REQUIRED ACTION: Copy the data exactly; pictures stay out of the copy.

◇ ◇ ◇ ◇ ◇ ◇ ◇

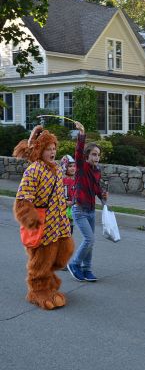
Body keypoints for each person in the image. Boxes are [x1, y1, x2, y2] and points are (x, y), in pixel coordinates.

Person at [13, 125, 74, 310]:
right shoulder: (34, 170)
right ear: (40, 150)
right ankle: (38, 290)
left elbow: (58, 195)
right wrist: (30, 218)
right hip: (42, 223)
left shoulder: (56, 169)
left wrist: (64, 214)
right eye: (49, 149)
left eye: (54, 149)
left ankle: (48, 278)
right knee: (42, 258)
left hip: (59, 222)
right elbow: (23, 199)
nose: (53, 152)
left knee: (64, 252)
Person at [67, 121, 108, 282]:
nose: (96, 157)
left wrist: (103, 195)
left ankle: (87, 269)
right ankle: (75, 264)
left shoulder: (97, 171)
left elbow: (96, 188)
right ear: (87, 156)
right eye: (93, 154)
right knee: (89, 239)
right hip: (79, 209)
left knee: (91, 242)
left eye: (98, 155)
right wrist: (82, 133)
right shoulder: (81, 167)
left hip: (91, 210)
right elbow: (78, 151)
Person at [60, 154, 76, 270]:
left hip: (71, 213)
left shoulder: (75, 181)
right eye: (70, 166)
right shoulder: (61, 180)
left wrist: (74, 202)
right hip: (61, 213)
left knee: (68, 236)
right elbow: (56, 195)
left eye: (74, 166)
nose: (73, 168)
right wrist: (65, 203)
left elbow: (77, 195)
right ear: (65, 166)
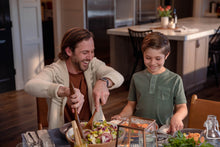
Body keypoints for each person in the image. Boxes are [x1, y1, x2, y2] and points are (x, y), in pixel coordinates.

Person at [25, 27, 124, 129]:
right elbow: (30, 86)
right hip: (63, 135)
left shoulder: (93, 64)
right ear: (69, 51)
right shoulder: (54, 70)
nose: (90, 57)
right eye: (85, 52)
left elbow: (118, 76)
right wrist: (65, 91)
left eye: (92, 51)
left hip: (94, 129)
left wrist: (104, 82)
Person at [112, 32, 188, 134]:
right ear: (143, 54)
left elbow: (182, 107)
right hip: (139, 129)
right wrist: (121, 116)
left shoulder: (175, 79)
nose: (152, 63)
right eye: (148, 58)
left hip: (164, 130)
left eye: (158, 58)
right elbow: (131, 105)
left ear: (166, 55)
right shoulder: (136, 78)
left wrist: (177, 117)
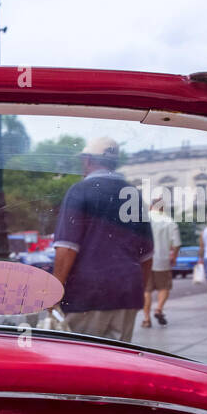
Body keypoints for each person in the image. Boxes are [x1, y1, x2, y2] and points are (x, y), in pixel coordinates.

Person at [51, 137, 153, 342]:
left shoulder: (79, 191)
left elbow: (67, 248)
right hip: (126, 293)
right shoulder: (132, 194)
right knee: (118, 361)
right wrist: (136, 288)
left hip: (88, 294)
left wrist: (53, 292)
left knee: (86, 362)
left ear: (88, 160)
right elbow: (147, 254)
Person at [142, 194, 179, 328]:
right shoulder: (169, 221)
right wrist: (174, 256)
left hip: (145, 259)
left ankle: (146, 319)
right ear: (163, 208)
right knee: (164, 287)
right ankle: (158, 309)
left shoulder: (144, 219)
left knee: (146, 290)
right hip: (163, 260)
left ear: (151, 206)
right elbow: (176, 243)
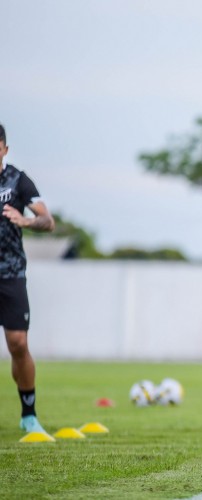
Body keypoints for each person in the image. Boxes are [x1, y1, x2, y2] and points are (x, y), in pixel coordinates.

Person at [0, 123, 56, 435]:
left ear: (5, 150)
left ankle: (28, 414)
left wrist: (26, 220)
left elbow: (48, 220)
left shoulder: (17, 179)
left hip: (10, 273)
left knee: (18, 343)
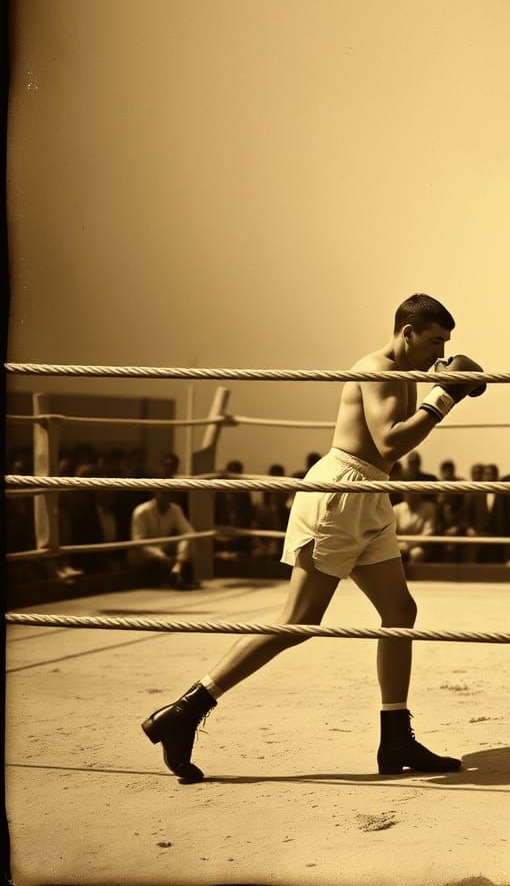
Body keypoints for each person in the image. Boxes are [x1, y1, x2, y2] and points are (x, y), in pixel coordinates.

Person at [142, 294, 483, 784]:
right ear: (407, 332)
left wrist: (440, 386)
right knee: (299, 621)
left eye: (446, 345)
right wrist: (443, 395)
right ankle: (186, 710)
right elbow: (390, 441)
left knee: (400, 613)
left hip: (372, 495)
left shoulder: (408, 373)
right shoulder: (378, 369)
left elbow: (389, 450)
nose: (440, 353)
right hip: (341, 493)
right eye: (434, 341)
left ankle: (395, 736)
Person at [129, 490, 200, 588]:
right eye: (164, 493)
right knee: (156, 559)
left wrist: (179, 558)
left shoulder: (175, 510)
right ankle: (175, 578)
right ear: (156, 493)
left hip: (167, 552)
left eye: (170, 493)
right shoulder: (141, 511)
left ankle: (177, 569)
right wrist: (158, 554)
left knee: (189, 537)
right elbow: (138, 542)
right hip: (144, 554)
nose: (168, 497)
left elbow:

◇ ◇ ◇ ◇ ◇ ◇ ◇

TASK ANSWER:
Body keypoints for each person in the image. Boxes are [x1, y1, x2, y2] and points are (x, y), in pixel coordinates.

Person at [13, 125, 74, 310]:
right shoulder: (34, 170)
right ear: (40, 150)
right ankle: (38, 290)
left elbow: (58, 195)
right wrist: (30, 218)
right hip: (42, 223)
left shoulder: (56, 169)
left wrist: (64, 214)
right eye: (49, 149)
left eye: (54, 149)
left ankle: (48, 278)
right knee: (42, 258)
left hip: (59, 222)
right elbow: (23, 199)
nose: (53, 152)
left knee: (64, 252)
Person at [67, 121, 108, 282]:
nose: (96, 157)
left wrist: (103, 195)
left ankle: (87, 269)
right ankle: (75, 264)
left shoulder: (97, 171)
left elbow: (96, 188)
right ear: (87, 156)
right eye: (93, 154)
right knee: (89, 239)
right hip: (79, 209)
left knee: (91, 242)
left eye: (98, 155)
right wrist: (82, 133)
right shoulder: (81, 167)
left hip: (91, 210)
right elbow: (78, 151)
Person at [60, 154, 76, 270]:
left hip: (71, 213)
left shoulder: (75, 181)
right eye: (70, 166)
right shoulder: (61, 180)
left wrist: (74, 202)
right hip: (61, 213)
left knee: (68, 236)
right elbow: (56, 195)
left eye: (74, 166)
nose: (73, 168)
right wrist: (65, 203)
left elbow: (77, 195)
right ear: (65, 166)
Body keypoints for each person in the image. Boxes are [x1, y1, x2, y2] and points are (x, y), in pixel coordinates.

Person at [25, 27, 124, 129]:
right elbow: (30, 86)
right hip: (63, 135)
left shoulder: (93, 64)
right ear: (69, 51)
right shoulder: (54, 70)
nose: (90, 57)
right eye: (85, 52)
left elbow: (118, 76)
right wrist: (65, 91)
left eye: (92, 51)
left hip: (94, 129)
left wrist: (104, 82)
Person at [112, 32, 188, 134]:
right ear: (143, 54)
left elbow: (182, 107)
right hip: (139, 129)
right wrist: (121, 116)
left shoulder: (175, 79)
nose: (152, 63)
right eye: (148, 58)
left hip: (164, 130)
left eye: (158, 58)
right elbow: (131, 105)
left ear: (166, 55)
right shoulder: (136, 78)
left wrist: (177, 117)
Body keypoints for each person in the image. Boxes are [x1, y1, x2, y2] and points are (x, y), in pixel coordinates.

Person at [51, 137, 153, 342]:
left shoulder: (79, 191)
left elbow: (67, 248)
right hip: (126, 293)
right shoulder: (132, 194)
right knee: (118, 361)
right wrist: (136, 288)
left hip: (88, 294)
left wrist: (53, 292)
left knee: (86, 362)
left ear: (88, 160)
right elbow: (147, 254)
Person at [142, 194, 179, 328]:
right shoulder: (169, 221)
right wrist: (174, 256)
left hip: (145, 259)
left ankle: (146, 319)
right ear: (163, 208)
right knee: (164, 287)
right ankle: (158, 309)
left shoulder: (144, 219)
left knee: (146, 290)
right hip: (163, 260)
left ear: (151, 206)
right elbow: (176, 243)
Body keypoints for each person in the image. Boxes are [x1, y1, x2, y2] and points are (x, y), in pixel coordinates.

Person at [0, 123, 56, 435]:
left ear: (5, 150)
left ankle: (28, 414)
left wrist: (26, 220)
left elbow: (48, 220)
left shoulder: (17, 179)
left hip: (10, 273)
left knee: (18, 343)
Body keypoints for each person in the image. Boxes are [x1, y1, x2, y2] and points are (x, y), in pixel coordinates.

Person at [142, 294, 483, 784]:
right ear: (407, 332)
left wrist: (440, 386)
right knee: (299, 621)
left eye: (446, 345)
right wrist: (443, 395)
right ankle: (186, 710)
right elbow: (390, 441)
left knee: (400, 613)
left hip: (372, 495)
left shoulder: (408, 373)
right shoulder: (378, 369)
left elbow: (389, 450)
nose: (440, 353)
right hip: (341, 493)
right eye: (434, 341)
left ankle: (395, 736)
Person at [129, 490, 200, 588]:
right eye: (164, 493)
right knee: (156, 559)
left wrist: (179, 558)
left shoulder: (175, 510)
right ankle: (175, 578)
right ear: (156, 493)
left hip: (167, 552)
left eye: (170, 493)
right shoulder: (141, 511)
left ankle: (177, 569)
right wrist: (158, 554)
left knee: (189, 537)
right elbow: (138, 542)
right hip: (144, 554)
nose: (168, 497)
left elbow:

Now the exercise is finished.